By Catherine Sasman
The delegation of the European Commission in Namibia said there is no reference to an end date in the market access regulation of the Interim Economic Partnership Agreement (IEPA) that was initialled by Namibia late last year.
The commission made this remark in response to the New Era article published on January 10, ‘Continued Market Access to the EU: a Secure Scenario?’, in which independent trade analyst Wallie Roux argued that from the beginning of this year Namibian exports would have duty free, quota free access to the EU markets only as an “interim measure” until the end of this year.
This is not correct, said the European Commission’s Dr Elizabeth Pape, saying that “termination” would only be foreseen “in the very specific cases laid down” in an Article of December 20, 2007.
The Article stipulates that a region or state “will remain on the list unless the Council” where it intends does “not … ratify an agreement which has permitted it to be included in Annex 1,” and that “ratification of an agreement which has permitted a region or state to be included in Annex 1 has not taken place within a reasonable period of time such that the entry into force of the agreement is unduly delayed” or the agreement is terminated, “but the agreement otherwise remains in force”.
“This means that Namibia will continue to benefit from the duty free, quota free access to the EU [European Union] market, unless Namibia chooses not to ratify or to delay unreasonably the ratification of the interim agreement, or chooses not to implement its part of the interim agreement’s obligations,” said Pape.
Pape said the Commission is working with the Namibian Government, and private and public sector to support public dialogue during which the substance of the IEPA will be discussed and clarified.
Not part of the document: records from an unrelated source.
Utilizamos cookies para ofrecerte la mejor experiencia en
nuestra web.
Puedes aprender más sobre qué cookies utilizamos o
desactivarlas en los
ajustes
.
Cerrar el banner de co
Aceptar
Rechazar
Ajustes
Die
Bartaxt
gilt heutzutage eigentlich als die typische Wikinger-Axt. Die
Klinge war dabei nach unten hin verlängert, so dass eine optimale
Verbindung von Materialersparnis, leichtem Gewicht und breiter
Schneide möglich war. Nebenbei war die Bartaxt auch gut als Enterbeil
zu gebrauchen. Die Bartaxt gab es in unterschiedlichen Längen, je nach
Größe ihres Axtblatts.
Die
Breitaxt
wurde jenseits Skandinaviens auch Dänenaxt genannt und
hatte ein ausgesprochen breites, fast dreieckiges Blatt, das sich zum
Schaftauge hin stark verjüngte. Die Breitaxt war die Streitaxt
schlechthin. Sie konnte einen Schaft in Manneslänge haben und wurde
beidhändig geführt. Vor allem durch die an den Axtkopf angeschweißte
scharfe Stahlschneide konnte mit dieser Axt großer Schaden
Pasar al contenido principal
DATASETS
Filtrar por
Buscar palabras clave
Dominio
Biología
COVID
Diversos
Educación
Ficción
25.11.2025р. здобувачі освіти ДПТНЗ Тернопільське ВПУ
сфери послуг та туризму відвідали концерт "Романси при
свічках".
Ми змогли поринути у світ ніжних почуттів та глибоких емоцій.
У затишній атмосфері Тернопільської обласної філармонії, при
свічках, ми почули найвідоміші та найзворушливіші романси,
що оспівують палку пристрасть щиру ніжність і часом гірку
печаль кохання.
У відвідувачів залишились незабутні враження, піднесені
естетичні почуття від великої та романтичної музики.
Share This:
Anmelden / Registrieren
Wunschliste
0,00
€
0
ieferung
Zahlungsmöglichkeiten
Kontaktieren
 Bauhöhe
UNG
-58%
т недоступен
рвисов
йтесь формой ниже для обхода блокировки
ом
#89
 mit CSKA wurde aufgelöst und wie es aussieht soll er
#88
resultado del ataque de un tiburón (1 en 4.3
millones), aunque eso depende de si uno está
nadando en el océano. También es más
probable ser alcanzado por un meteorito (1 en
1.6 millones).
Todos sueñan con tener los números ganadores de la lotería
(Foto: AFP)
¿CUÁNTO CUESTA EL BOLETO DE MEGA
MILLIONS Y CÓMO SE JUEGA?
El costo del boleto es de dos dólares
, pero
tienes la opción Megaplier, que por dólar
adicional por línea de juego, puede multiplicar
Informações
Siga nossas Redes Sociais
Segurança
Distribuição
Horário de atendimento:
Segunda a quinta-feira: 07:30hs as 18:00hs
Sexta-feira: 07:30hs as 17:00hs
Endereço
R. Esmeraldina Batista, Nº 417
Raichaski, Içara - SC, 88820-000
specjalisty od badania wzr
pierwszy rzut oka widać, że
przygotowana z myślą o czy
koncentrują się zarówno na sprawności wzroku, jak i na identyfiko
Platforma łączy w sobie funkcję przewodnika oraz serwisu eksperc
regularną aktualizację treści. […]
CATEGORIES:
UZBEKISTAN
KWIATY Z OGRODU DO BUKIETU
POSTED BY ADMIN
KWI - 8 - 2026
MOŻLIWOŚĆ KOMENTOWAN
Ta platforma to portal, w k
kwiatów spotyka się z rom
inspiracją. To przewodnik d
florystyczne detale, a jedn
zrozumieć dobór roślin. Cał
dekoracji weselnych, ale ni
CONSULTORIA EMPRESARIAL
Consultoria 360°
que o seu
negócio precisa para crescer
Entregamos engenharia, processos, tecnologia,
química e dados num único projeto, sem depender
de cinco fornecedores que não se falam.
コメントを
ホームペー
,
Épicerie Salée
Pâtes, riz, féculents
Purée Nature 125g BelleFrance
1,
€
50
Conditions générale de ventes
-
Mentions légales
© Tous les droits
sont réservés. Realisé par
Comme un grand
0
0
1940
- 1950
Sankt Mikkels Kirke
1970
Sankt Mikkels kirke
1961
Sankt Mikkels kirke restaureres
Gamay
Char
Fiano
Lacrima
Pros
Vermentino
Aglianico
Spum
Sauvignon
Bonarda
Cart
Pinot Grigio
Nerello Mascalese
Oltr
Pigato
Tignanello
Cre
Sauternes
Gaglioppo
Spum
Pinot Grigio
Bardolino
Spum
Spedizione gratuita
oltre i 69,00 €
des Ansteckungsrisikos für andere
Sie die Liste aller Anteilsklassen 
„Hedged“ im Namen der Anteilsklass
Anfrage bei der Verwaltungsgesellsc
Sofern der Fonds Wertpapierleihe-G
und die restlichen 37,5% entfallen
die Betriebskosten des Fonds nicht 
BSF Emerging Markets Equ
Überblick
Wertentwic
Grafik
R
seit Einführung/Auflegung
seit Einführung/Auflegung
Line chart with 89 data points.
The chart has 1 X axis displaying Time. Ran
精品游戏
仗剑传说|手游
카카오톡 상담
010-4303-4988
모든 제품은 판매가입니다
Roux responded by saying that the negotiations to resolve the outstanding issues in the IEPA still needed to be finalized by the end of the year to transform the agreement into a full EPA, “… inter alia to avoid a challenge by other WTO [World Trade Organisation] members”.
He said should a country like Namibia be unable to resolve the outstanding issues by year-end and decide not to ratify the full EPA, then the Council Regulation 1528/2007 would apply and the country would be removed from Annex 1, which means that the full EPA would not be implemented and the duty free, quota free market access to the EU would be terminated.
“On the other hand, should the country decide to ratify the full EPA, duty free, quota free market access would continue.
“However, for the duration of the negotiations in 2008, the IEPA would apply as an interim measure,” Roux said.
In addition, he said, the European Trade Commissioner, Peter Mendelson, admitted at a meeting of December 10, 2007 in Brussels that even the IEPAs could be challenged in the WTO.